#### EXERCISE GOAL
Change "water meter" to "flow meter" in the entries from the line containing "form is 1.3 m³." through the end of the entries, inclusive. Reproduce only those lines and leave everything else in them unaltered.

Collection entries
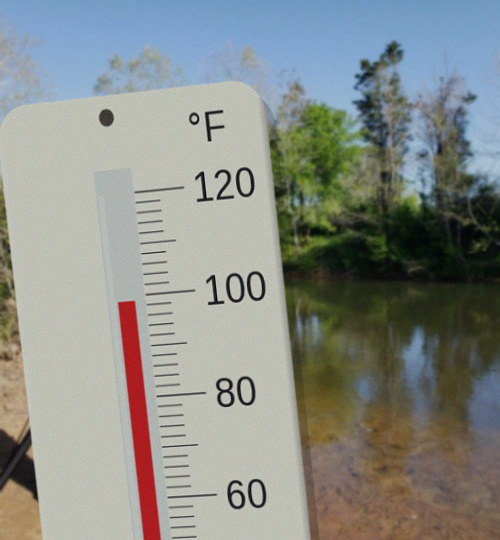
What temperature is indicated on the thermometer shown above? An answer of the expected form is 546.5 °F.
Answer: 99 °F
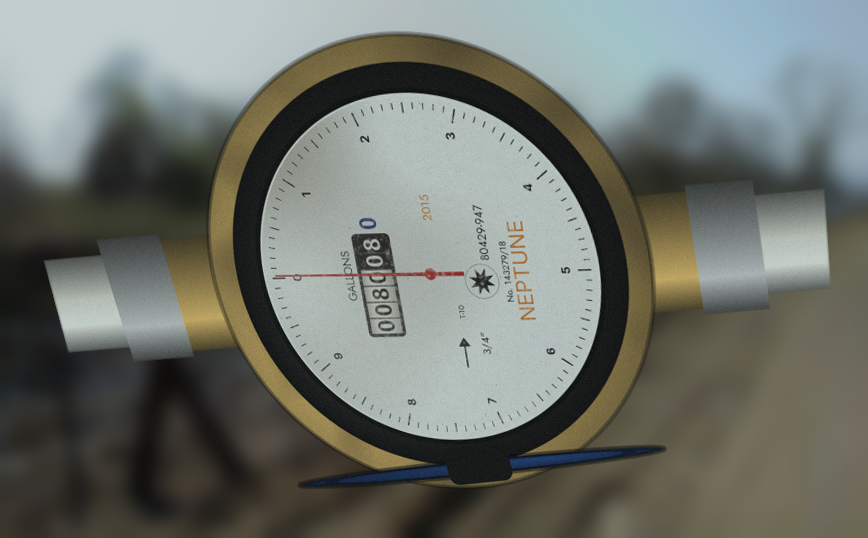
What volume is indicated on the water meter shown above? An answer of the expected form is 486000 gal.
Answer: 80080.0 gal
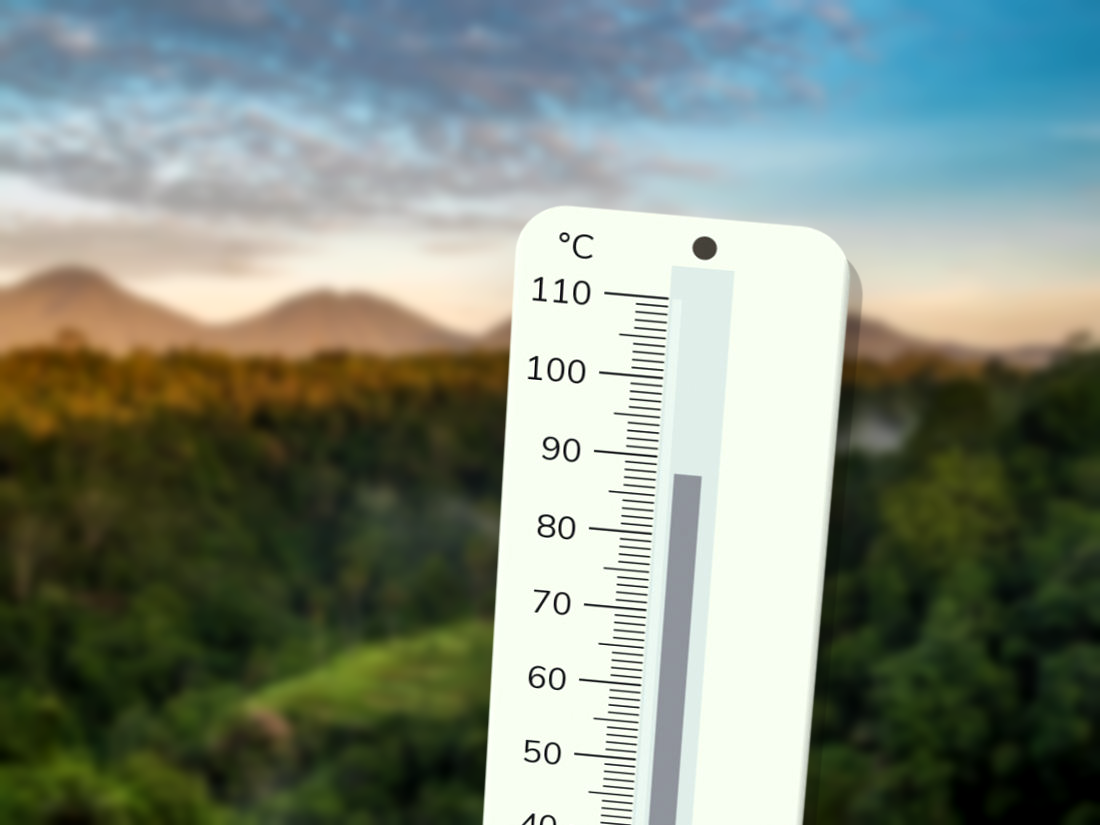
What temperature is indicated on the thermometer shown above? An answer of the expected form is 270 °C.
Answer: 88 °C
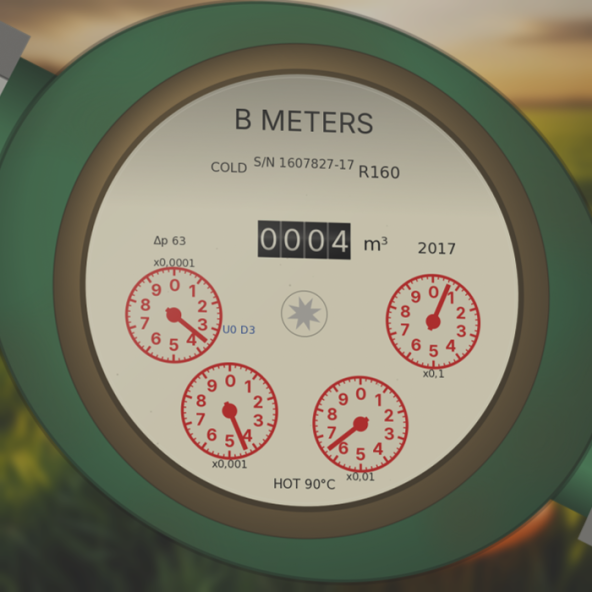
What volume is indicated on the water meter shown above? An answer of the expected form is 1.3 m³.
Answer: 4.0643 m³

#### ANSWER SECTION
What volume is indicated on the flow meter shown above? An answer of the expected form is 1.3 m³.
Answer: 4.0643 m³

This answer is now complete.